Dans le sud, les familles sans dentiste sont triples par rapport au nord. Les conditions socio-économiques pesant sur les inégalités régionales des macro. C’est ce qui émerge de la recherche ISTAT sur les familles, au cours de la période de deux ans 2022-2023, retravaillée par Key Stone, un observatoire de recherche spécialisé dans le secteur dentaire, à l’occasion du 22e Congrès international de la société italienne de parodontologie et d’implantologie (SIDP) à Rimini. “En 2023, parmi les familles qui ne sont pas dans la pauvreté (absolue et / ou relative), il y avait un taux d’accès d’environ 69%, contre 16% des familles dans les conditions de pauvreté”, souligne que Francesco Cairo, président de SIDP. “Comme le connu, dans notre pays, les soins de la santé bucco-dentaire sont portés par les familles, sauf pour une offre marginale de santé publique qui ne garantit que l’assistance aux enfants jusqu’à 14 ans et à certaines catégories de personnes dans des conditions de vulnérabilité particulière à la fois d’un point de vue économique et de santé”.

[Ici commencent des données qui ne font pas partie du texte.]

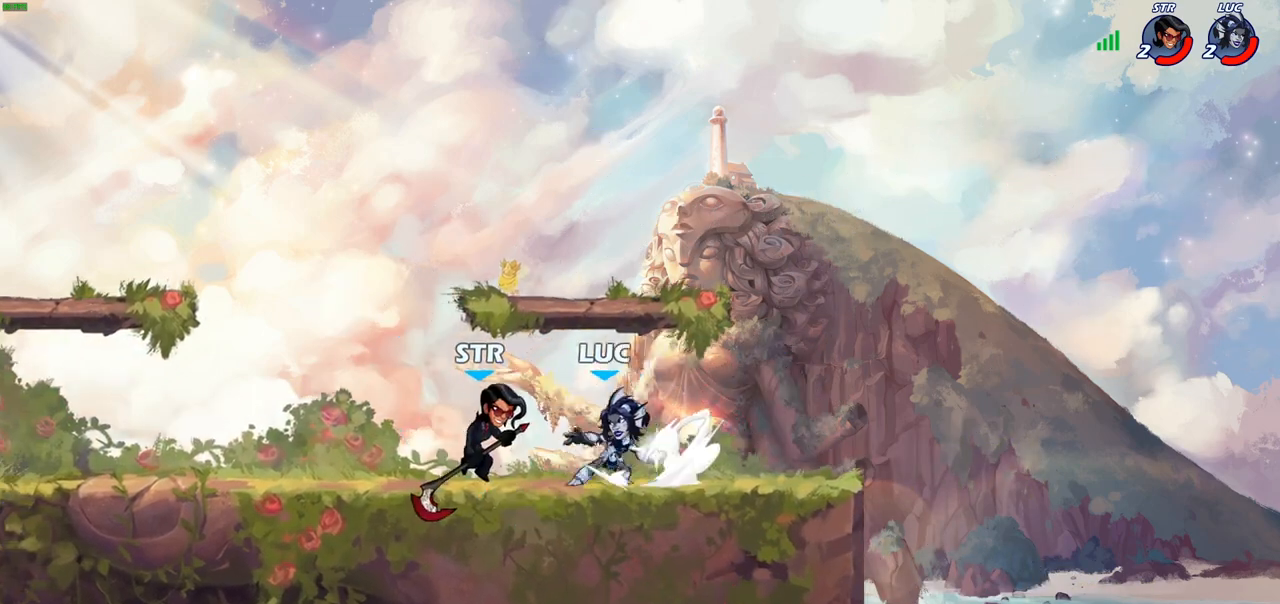
{"buttons": [], "left_stick": "center", "right_stick": "center", "events": [[33, "left_stick", "center"]]}
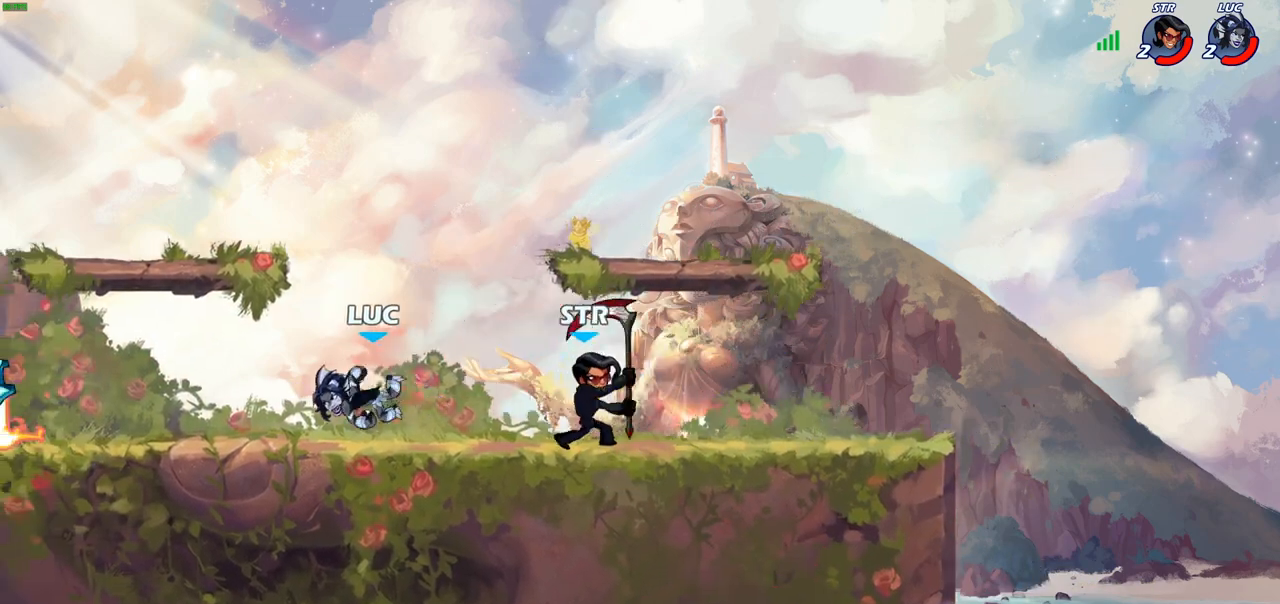
{"buttons": ["R2"], "left_stick": "up-left", "right_stick": "center", "events": [[83, "left_stick", "left"], [250, "left_stick", "up-left"], [350, "R2", "down"], [383, "CROSS", "down"], [500, "CROSS", "up"]]}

Les différences entre les régions

Si la moyenne nationale des familles qui se tournent vers le dentiste est de 61%; Dans le Sud, 60% n’ont pas accès aux soins dentaires contre 26% des familles du Nord et 34% de ceux qui vivent dans le centre de l’Italie. Les différences entre les régions de soins dentaires sont très claires: elles varient de 84% de Trentino Alto Adige, où la meilleure situation est enregistrée, à 32% de la Calabre, où un peu plus d’un tiers de la population subit des soins dentaires ou des témoins, allant de 78% de la toscane aux faibles altitudes de 37% de la Campania et 36% en siclées. Pour Silvana Sciarra, président de la Cour constitutionnelle et membre correspondant de l’Académie nationale de Lincei, qui est intervenu au Congrès, “le saut de soins bucco-dentaires pourrait être fait précisément parce qu’il touche le bien-être psycho-physique de l’individu dans son intégralité. L’expression «psychophysical bien-être» n’est pas étrangère à la langue de la Cour constitutionnelle qui utilise souvent cette expression, par exemple, en référence à la santé de la femme »déclare Silvana Sciarra. «Plus récemment, le Parlement a changé d’art. 33 de la Constitution, insérant la promotion du bien-être psycho-physique lié aux sports. Mes applaudissements vont à l’activité du SIDP qui, en tant que formation sociale, se bat pour une égalité de traitement dans les soins, suggérant que les différences territoriales se décomposent et que les soins moins riches, car les inégalités sont accentuées là où il y a la pauvreté “, conclut le président.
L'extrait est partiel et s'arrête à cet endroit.